Friday, September 14, 2012
Phantom Carriage (1921)
The Phantom Carriage has been hailed as the greatest film ever made by some people. I wouldn’t go that far, however I would say that it is a creepy story about redemption.
The film is the story of Sister Edit. Dying of consumption she pleads to see David Holm before she goes. She wants very much to put things right. Reprobate Holm, wants nothing to do with her. Then through circumstance, he’s informed that he’s going to take the place of the driver for death. What transpires after that is a night that is straight out of Dickens and proves that Scrooge had it easy.

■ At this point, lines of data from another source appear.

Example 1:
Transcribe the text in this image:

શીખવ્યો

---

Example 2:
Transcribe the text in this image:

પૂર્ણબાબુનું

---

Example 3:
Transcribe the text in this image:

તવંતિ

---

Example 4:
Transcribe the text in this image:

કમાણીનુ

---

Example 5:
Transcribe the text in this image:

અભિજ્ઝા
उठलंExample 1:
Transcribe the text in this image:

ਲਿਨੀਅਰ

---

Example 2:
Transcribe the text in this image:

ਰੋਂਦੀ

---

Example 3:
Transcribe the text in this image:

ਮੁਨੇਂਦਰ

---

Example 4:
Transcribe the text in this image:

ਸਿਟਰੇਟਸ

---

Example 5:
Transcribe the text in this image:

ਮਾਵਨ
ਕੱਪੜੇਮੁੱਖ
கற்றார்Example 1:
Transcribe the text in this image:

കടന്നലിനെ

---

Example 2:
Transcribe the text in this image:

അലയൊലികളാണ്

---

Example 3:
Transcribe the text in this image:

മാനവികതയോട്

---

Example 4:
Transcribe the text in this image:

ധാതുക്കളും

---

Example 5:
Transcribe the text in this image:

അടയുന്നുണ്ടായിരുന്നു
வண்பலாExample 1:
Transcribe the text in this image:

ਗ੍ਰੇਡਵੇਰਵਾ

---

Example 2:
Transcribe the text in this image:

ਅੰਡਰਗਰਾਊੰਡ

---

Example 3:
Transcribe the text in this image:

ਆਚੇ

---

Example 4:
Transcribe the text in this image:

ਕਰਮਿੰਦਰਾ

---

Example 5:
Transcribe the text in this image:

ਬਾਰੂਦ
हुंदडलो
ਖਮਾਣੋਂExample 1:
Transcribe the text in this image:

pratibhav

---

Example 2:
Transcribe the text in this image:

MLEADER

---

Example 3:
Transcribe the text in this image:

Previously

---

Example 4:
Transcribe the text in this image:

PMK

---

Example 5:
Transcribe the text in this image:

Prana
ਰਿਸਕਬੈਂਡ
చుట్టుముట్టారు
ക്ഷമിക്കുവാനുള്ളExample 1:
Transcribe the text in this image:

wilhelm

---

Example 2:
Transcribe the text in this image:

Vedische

Released on New Year’s Day 1921 the release was delayed because of the long post production period that created the effective ghostly effects. Despite being made of 90 years ago the effects still look amazing. The ghost scenes are genuinely scary. Never mind that we know how they are done they are extremely effective and create a sense of beings dwelling between worlds. Who needs computers?
I can't stress this enough, this is a creepy little film that shows very clearly the damage we can leave in our wake. The film is very much a potboiler of a sort but it still has a huge kick in the pants. By the final fade out comes you will be moved.
The film was a big influence on Ingmar Bergman who obviously cribbed how he shot many scenes and stole shots outright. Bergman’s steals are pointed out in a short documentary that is a bonus on the Criterion DVD.
Also on the DVD is a choice of soundtracks. One is a an “orchestral” score by Matti Bye that is a bit more lively than the second, a moody dirge like score by the duo KTL. I like them both and I find that when I watch the film I bounce between the two scores depending on the scene.
For me one of the joys of the film is seeing a classic of world cinema and finding out that it lives up to it’s reputation. This is a fine fine film. Is it as deep and meaningful as some hold it out to be, I don’t know, maybe not since I find it a tad soapy, but at the same time its grand tale that gets under your skin and moves you to feel something.
Definitely worth chasing down or catching on TCM when it runs now and again.